The Quibi short-bite 5-to-10-minute programming-platform folly was only in business from April to December last year, but it still managed to squeeze in two “seasons” of Sam Raimi’s horror anthology. They still didn’t have time to get to all fifty states, let alone territories like Guam. Nevertheless, if any of their series had a following this would be it, so fans will be happy to see Raimi’s 50 States of Fright will be available again this Friday on the Roku Channel.

To hook fans, Raimi himself helmed the first episode, “The Golden Arm (Michigan),” up in Hemingway’s and Nick Adams’ neck of the Michigan woods. The golden arm has nothing in common with Frank Sinatra in
Man with the Golden Arm. It is the sparkly prosthetic of the old folk tale Mark Twain and scores of others used to tell. In this case, it belongs to Heather, the vain wife of Dave, a rugged furniture artisan, following her misadventure in the forest. She intends to keep that arm with her even if it kills her and even then, she still isn’t letting go.

Michigan
probably boasts the most star-studded cast of the anthology, with Rachel Brosnahan and Travis Fimmel portraying the ill-fated couple. However, it is John Marshall Jones who really makes the three-episode arc work with the way he tells the tale as Dave’s friend Andy. Old man Clemens would approve.

Yoko Okumura’s “Ball of Twine (Kansas)” should have been titled “What’s the Matter with Kansas.” Regardless, it does a nice job tapping into both the nostalgia of road trips and the uneasy feeling you get when driving through long, flat, not-particularly-well-lit states like Kansas. In this case, the scenic attraction Susan and her daughter Amelia stop to gawk at, the titular twine, seems to exert an uncanny control over the entire town. Even Sheriff Stallings is rather unhelpful when Amelia disappears, but Susan is not about to be intimidated by their cultish small-town ways.

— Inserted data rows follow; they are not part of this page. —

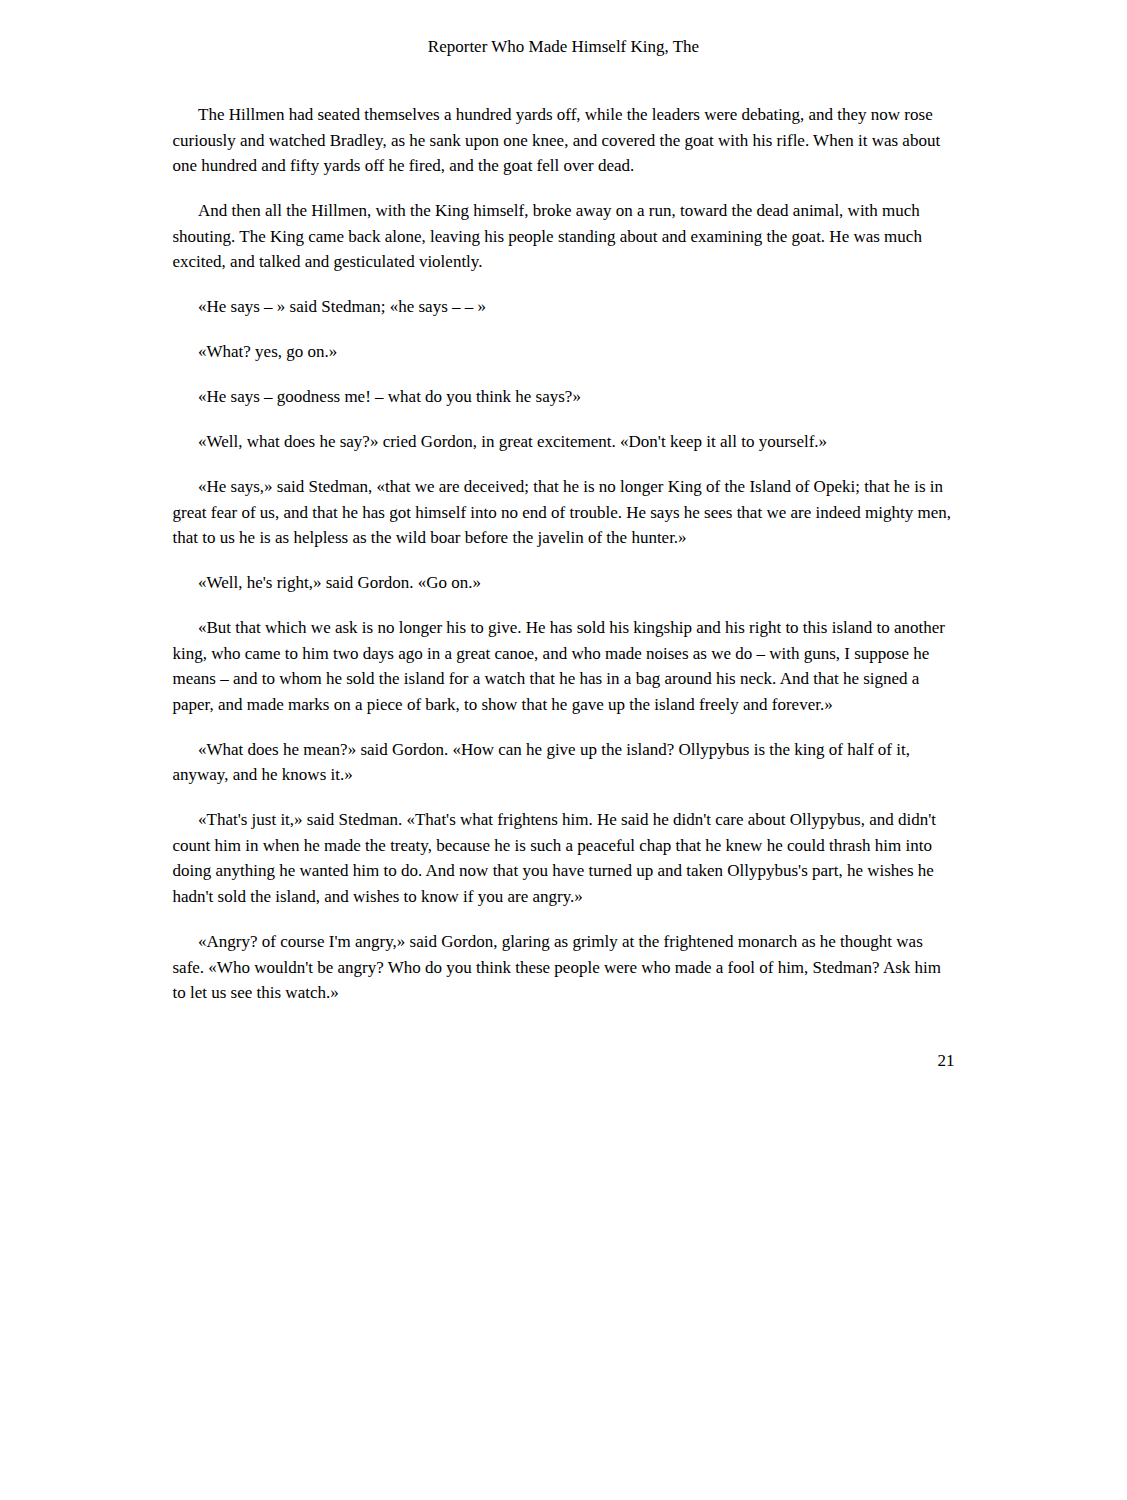Reporter Who Made Himself King, The
The Hillmen had seated themselves a hundred yards off, while the leaders were debating, and they now rose curiously and watched Bradley, as he sank upon one knee, and covered the goat with his rifle. When it was about one hundred and fifty yards off he fired, and the goat fell over dead.
And then all the Hillmen, with the King himself, broke away on a run, toward the dead animal, with much shouting. The King came back alone, leaving his people standing about and examining the goat. He was much excited, and talked and gesticulated violently.
«He says – » said Stedman; «he says – – »
«What? yes, go on.»
«He says – goodness me! – what do you think he says?»
«Well, what does he say?» cried Gordon, in great excitement. «Don't keep it all to yourself.»
«He says,» said Stedman, «that we are deceived; that he is no longer King of the Island of Opeki; that he is in great fear of us, and that he has got himself into no end of trouble. He says he sees that we are indeed mighty men, that to us he is as helpless as the wild boar before the javelin of the hunter.»
«Well, he's right,» said Gordon. «Go on.»
«But that which we ask is no longer his to give. He has sold his kingship and his right to this island to another king, who came to him two days ago in a great canoe, and who made noises as we do – with guns, I suppose he means – and to whom he sold the island for a watch that he has in a bag around his neck. And that he signed a paper, and made marks on a piece of bark, to show that he gave up the island freely and forever.»
«What does he mean?» said Gordon. «How can he give up the island? Ollypybus is the king of half of it, anyway, and he knows it.»
«That's just it,» said Stedman. «That's what frightens him. He said he didn't care about Ollypybus, and didn't count him in when he made the treaty, because he is such a peaceful chap that he knew he could thrash him into doing anything he wanted him to do. And now that you have turned up and taken Ollypybus's part, he wishes he hadn't sold the island, and wishes to know if you are angry.»
«Angry? of course I'm angry,» said Gordon, glaring as grimly at the frightened monarch as he thought was safe. «Who wouldn't be angry? Who do you think these people were who made a fool of him, Stedman? Ask him to let us see this watch.»
21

Ming-Na Wen really makes these three ex-quibis standout with her fierce axe-wielding performance as Susan. She is pretty awesome, plus Karen Allen is quite sinister, in an unusually understated kind of way, as Sheriff Stallings. There are also some cool makeup effects going on, as an extra bonus.

“Scared Stiff (Oregon)” directed by Ryan Spindell (who helmed
The Mortuary Collection) is a shorty—just two quibbles, or whatever. It is also a pretty straightforward tale of a taxidermist and the Big Foot-like roadkill brought to him by a yokel. Right, what could go wrong? Some entertainingly gory practical effects, that’s what. James Ransone is weirdly sympathetic as the socially awkward Sebastian Klepner, while Emily Hampshire provides an amusingly ironic wrap-around as his colleague, Megan Bloom.

The most violent state of the first “season” might be “Grey Cloud Island (Minnesota),” written and directed by Brian Netto & Adam Schindler. The rural island is purportedly the Minnesota equivalent of Buckout Road. Bad things tend to happen there and they will definitely happen to the four fraternity pledges who get dumped there. They are supposed to find their way back to their hazers, but instead, they stumble across a cult that has a woman chained up on an altar, awaiting some kind of sacrificial ritual. Unfortunately, these kids are pretty dumb, so even after they take her down, they can’t unshackle her, so won’t get far fleeing the scene.

This is a pretty intense episode, involving the kind of horror in which viewer paranoia keeps compounding. Asa Butterfield adds a bit of name-recognition as the more nebbish pledge, but the real stars are the eerie locations and the creepy set design.

Arguably, the best of the first original release-batch is Alejandro Brugues’ “Destino (Florida),” written by Gregg Hale and Eduardo Sanchez, going back to their
Blair Witch found footage roots. In this case, it is dash-cam, body-cam, and CCTV security cam footage that is stitched together, in a surprisingly fluid manner. Cuban-American cop Maria Vazquez has a bad feeling about a call involving a stolen goat. She is afraid it might involve something evil from the old country—almost as evil as Castro himself.

Danay Garcia is terrific as Vazquez and the unholy business she and her partner Scott Wilke step into is all kinds of scary. Yet, what really makes the three-parts of “Destino” so effective is the chemistry between Garcia and Greyston Holt as her partner. They really look, sound, and act like cops—but cops from radically different backgrounds. In a different series, their compatibility would be a source of encouragement, but ancient evil forces don’t care about the Miami PD’s espirit de corps.

From Michigan to Florida, the quality of
50 States holds fairly consistent. “Destino” is probably the best episode and Wen probably serves up the best performance, but there are no out-and-out clunkers in these five states. Fans of the horror anthology format can certainly start 50 States of Fright with confidence, when it makes its Roku Channel debut this Friday (10/15).